Reputation: 21
I would like to trim a text file storing around 240000 lines. I want to trim it every 1000 lines and save as a new text file and named it by order like a timestamp, e.g. abc_20141125110001. In every new file, the first line should be the same as the first line in source file.
Source.txt:
aaabbbb
1111111
2222222 (total 24000000 lines)
output1.txt (e.g.abc_20141125110001)
aaabbbb
1111111
output2.txt (e.g.abc_20141125110002)
aaabbbb
2222222
I have finished part of codes but seems not work. Please help to advise.
@echo off
Set /a file=100
Set /a line=1000
Set /a counter=0
Set firstline=This is line 1.
For /F "tokens=1*" %%a IN (abc.txt) Do (
set /a "remainder=%counter% %% %line%"
if %remainder% == "0" (
goto :createnew
)
else (
goto :append
)
)
goto :eof
:createnew
echo %firstline% >> Test%file%.txt
goto :append
:append
echo %%a >>Test%file%.txt
if %remainder% == "0" (
set /a file+=1
)
set /a counter+=1
:eof
Upvotes: 1
Views: 1336
Reputation: 70933
To be used as a base. The code to get the timestamp is very basic and locale dependant. In my case, with a date format dd/mm/yyyy
and time in hh:mm:ss,cc
it is the indicated one. If your configuration is different, change the order of the variables
@echo off
setlocal enableextensions enabledelayedexpansion
set "inputFile=test.txt"
for /f "tokens=1-10 delims=:.,/- " %%a in ("%date% %time%") do set "ts=%%c%%b%%a%%d%%e"
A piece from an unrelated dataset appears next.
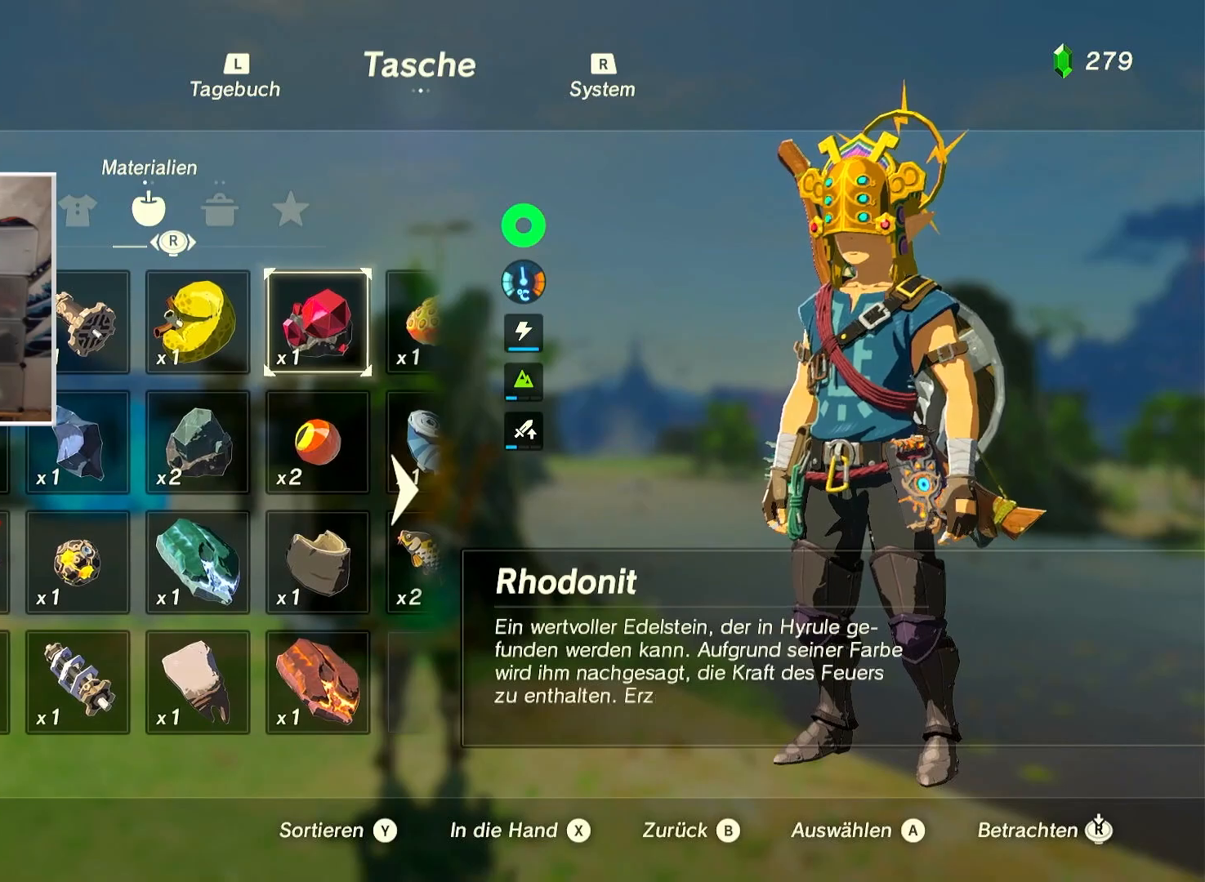
{"buttons": [], "left_stick": "center", "right_stick": "center", "events": [[33, "right_stick", "center"], [100, "right_stick", "left"], [167, "right_stick", "center"], [233, "right_stick", "left"], [283, "right_stick", "center"]]}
set "baseFileName=test_%ts: =0%"
set "lineLimit=1000"
set "fileNumber=10000000"
set "counter=%lineLimit%"
<"%inputFile%" set /p "header="
for /f "usebackq skip=1 delims=" %%a in ("%inputFile%") do (
set /a "counter+=1"
if !counter! gtr %lineLimit% (
set "counter=2"
set /a "fileNumber+=1"
set "outputFile=%baseFileName%!fileNumber:~-5!.txt"
echo !outputFile!
>> "!outputFile!" (
setlocal disabledelayedexpansion
echo(%header%
endlocal
)
)
>> "!outputFile!" (
setlocal disabledelayedexpansion
echo(%%a
endlocal
)
)
edited Following the optimization proposed by Aacini and dbenham, minimizing the number of file operations and removing goto
s and call
s, my own version
@echo off
setlocal enableextensions enabledelayedexpansion
set "inputFile=test.txt"
rem Get timestamp
for /f "tokens=1-10 delims=:.,/- " %%a in ("%date% %time%") do set "ts=%%c%%b%%a%%d%%e"
set "baseFileName=test_%ts: =0%"
rem Configure line limits
set "lineLimit=1000"
rem Get the number of lines in input file (except the header)
for /f %%a in ('find /c /v "" ^< "%inputFile%"') do set /a "totalLines=%%a-1"
rem Calculate needed files
set /a "lineLimit-=1"
set /a "totalFiles=%totalLines% / %lineLimit%"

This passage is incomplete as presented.